Exercise brief: Your answer must be an exact copy of the records, with no pictures included.

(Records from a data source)
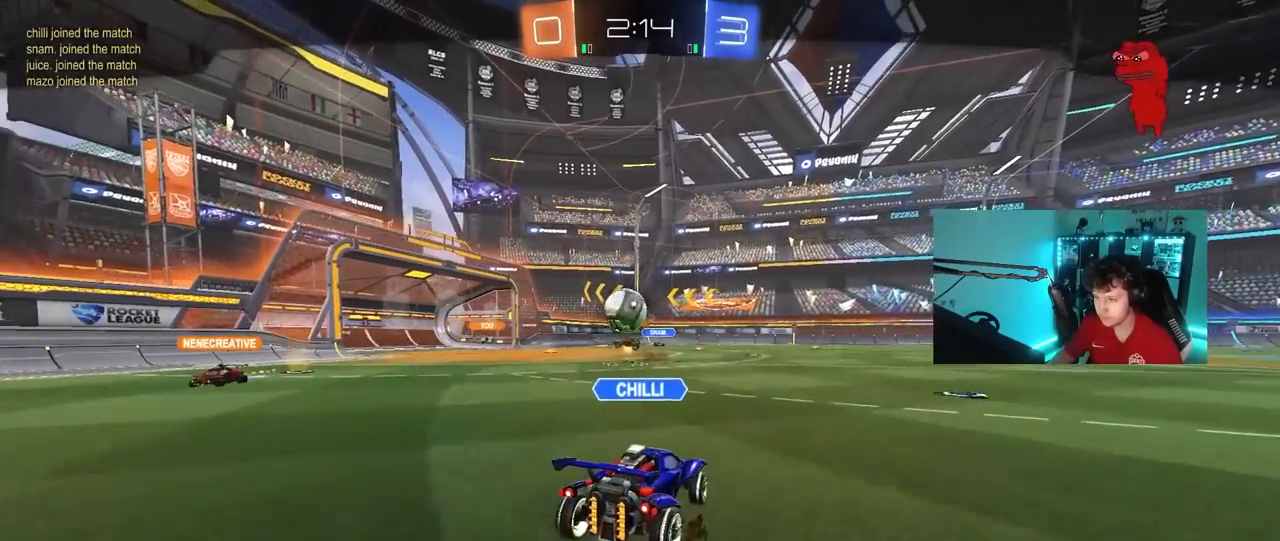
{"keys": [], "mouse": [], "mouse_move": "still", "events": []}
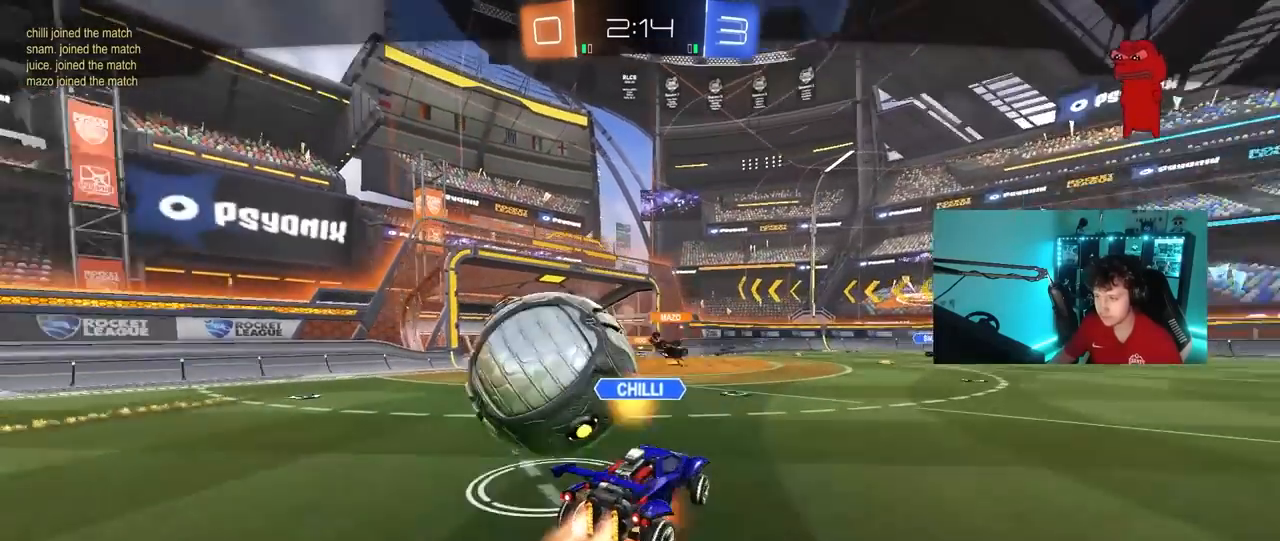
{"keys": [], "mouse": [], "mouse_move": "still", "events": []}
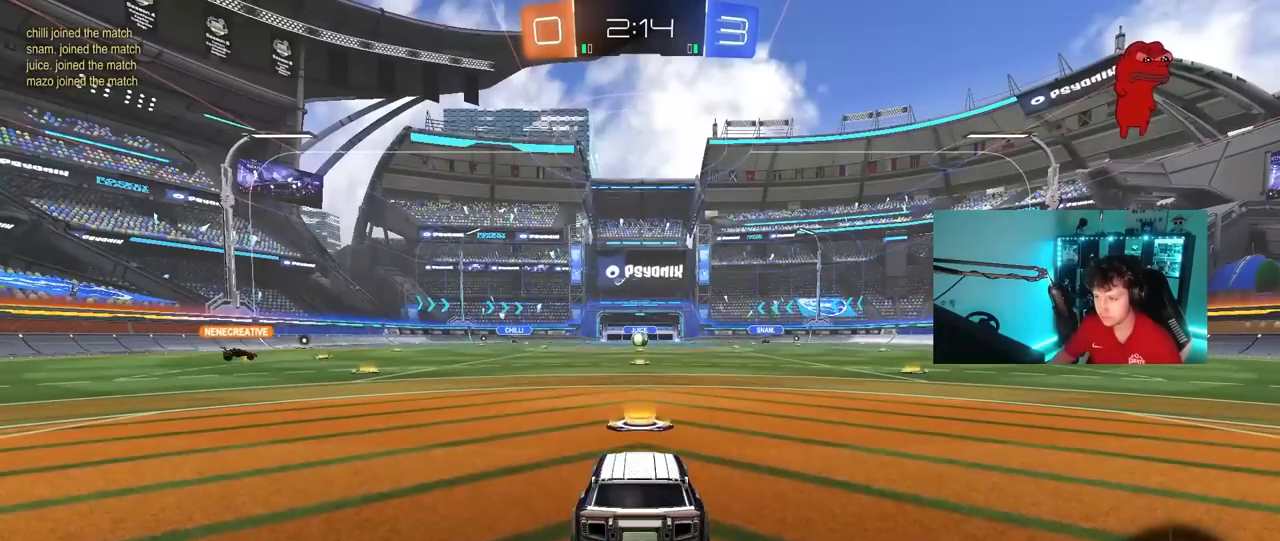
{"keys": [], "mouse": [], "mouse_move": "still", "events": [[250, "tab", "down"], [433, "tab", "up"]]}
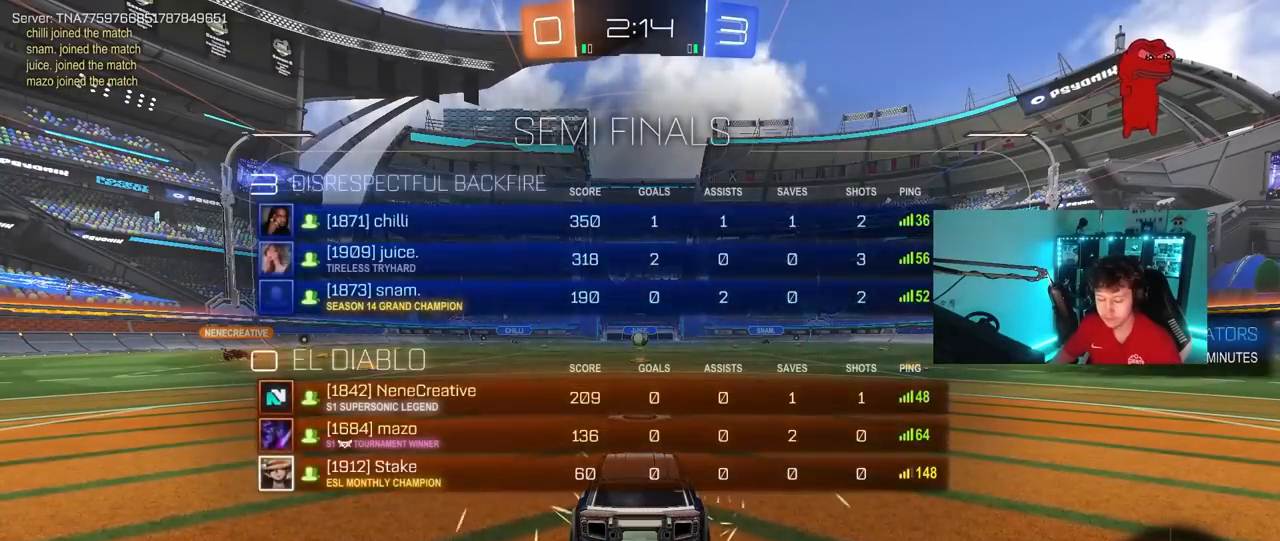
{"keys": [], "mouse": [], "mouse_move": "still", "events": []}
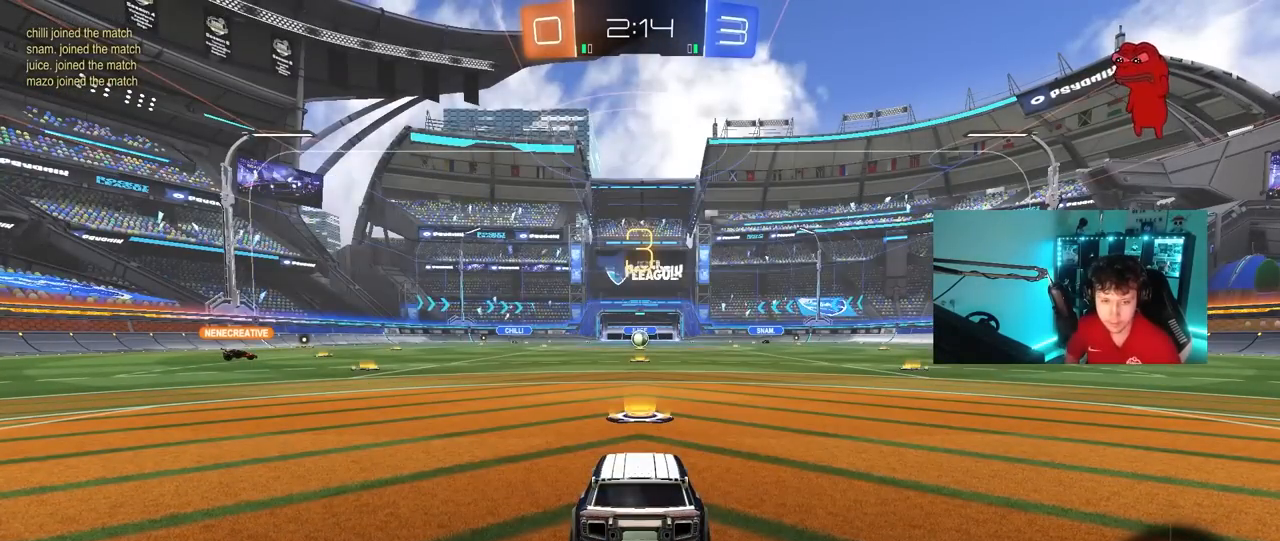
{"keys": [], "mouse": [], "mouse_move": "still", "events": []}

Response to this exercise:
{"keys": [], "mouse": [], "mouse_move": "still", "events": []}
{"keys": [], "mouse": [], "mouse_move": "still", "events": []}
{"keys": [], "mouse": [], "mouse_move": "still", "events": [[250, "tab", "down"], [433, "tab", "up"]]}
{"keys": [], "mouse": [], "mouse_move": "still", "events": []}
{"keys": [], "mouse": [], "mouse_move": "still", "events": []}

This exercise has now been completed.